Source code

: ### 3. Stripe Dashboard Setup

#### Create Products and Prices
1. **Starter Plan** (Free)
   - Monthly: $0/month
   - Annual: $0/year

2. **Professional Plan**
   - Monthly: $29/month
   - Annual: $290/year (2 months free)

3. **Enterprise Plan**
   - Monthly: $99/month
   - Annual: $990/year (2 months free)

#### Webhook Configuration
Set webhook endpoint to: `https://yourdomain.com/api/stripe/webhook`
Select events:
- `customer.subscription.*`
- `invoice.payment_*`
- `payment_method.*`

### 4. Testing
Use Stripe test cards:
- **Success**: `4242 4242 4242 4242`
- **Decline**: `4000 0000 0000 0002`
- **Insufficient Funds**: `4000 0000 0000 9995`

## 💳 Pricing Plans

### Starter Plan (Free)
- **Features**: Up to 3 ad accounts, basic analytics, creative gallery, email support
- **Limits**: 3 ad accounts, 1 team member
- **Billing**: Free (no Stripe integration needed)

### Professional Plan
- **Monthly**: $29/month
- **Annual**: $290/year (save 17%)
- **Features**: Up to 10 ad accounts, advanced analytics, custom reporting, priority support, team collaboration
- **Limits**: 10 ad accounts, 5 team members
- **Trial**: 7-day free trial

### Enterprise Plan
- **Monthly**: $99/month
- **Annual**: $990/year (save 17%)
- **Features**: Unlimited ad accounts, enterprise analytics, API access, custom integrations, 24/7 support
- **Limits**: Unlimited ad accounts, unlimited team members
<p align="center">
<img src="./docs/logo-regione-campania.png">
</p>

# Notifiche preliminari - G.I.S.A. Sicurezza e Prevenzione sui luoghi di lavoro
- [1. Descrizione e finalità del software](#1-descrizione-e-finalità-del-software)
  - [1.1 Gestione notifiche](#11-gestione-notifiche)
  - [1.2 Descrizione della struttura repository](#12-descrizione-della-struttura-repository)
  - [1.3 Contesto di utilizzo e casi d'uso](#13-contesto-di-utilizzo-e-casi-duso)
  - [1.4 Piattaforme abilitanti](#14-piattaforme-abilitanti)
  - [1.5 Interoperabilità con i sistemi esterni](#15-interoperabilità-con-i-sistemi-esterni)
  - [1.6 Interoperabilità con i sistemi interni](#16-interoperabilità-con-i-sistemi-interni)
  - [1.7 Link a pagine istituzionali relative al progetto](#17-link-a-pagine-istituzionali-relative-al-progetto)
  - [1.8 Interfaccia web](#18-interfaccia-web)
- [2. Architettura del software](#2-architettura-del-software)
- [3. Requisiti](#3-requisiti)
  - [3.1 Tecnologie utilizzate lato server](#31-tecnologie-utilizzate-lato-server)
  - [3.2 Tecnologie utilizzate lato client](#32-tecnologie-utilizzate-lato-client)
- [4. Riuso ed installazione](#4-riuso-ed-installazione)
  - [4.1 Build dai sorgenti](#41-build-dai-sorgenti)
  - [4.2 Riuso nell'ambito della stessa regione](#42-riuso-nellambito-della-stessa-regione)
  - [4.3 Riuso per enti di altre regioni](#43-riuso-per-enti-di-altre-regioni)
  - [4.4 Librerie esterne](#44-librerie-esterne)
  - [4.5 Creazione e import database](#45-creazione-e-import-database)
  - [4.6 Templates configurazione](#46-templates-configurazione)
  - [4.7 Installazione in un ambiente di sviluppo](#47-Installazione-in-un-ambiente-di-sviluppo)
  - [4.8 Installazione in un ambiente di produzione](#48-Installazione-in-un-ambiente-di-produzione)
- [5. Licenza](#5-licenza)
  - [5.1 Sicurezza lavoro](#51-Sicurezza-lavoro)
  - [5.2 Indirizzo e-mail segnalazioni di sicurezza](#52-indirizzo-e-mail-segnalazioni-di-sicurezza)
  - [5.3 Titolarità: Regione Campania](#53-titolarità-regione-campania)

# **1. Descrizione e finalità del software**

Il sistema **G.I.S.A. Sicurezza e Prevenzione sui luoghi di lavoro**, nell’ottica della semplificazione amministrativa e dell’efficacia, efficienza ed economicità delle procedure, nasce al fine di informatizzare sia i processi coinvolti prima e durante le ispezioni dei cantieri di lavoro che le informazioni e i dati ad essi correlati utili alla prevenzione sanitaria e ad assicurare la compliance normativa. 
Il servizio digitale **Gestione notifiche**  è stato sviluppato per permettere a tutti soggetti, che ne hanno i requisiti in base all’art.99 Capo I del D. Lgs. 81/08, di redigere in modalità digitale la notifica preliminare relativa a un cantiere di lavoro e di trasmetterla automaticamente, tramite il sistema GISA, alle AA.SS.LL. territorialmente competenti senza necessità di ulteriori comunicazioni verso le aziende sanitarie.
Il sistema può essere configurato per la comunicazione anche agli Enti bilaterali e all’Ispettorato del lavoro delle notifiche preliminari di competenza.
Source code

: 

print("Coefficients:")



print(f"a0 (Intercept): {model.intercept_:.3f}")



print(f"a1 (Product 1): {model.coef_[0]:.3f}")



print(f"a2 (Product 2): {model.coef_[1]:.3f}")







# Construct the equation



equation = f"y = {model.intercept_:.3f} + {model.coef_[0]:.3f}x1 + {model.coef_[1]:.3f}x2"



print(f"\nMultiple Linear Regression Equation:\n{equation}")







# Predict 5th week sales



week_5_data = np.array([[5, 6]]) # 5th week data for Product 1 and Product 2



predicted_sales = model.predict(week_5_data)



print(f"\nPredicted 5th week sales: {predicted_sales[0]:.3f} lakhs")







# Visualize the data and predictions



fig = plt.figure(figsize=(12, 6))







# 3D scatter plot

• [What the exercise asks] Pull every line with the string "Descrizione" from the data above.

• [Output]
- [1. Descrizione e finalità del software](#1-descrizione-e-finalità-del-software)
  - [1.2 Descrizione della struttura repository](#12-descrizione-della-struttura-repository)
# **1. Descrizione e finalità del software**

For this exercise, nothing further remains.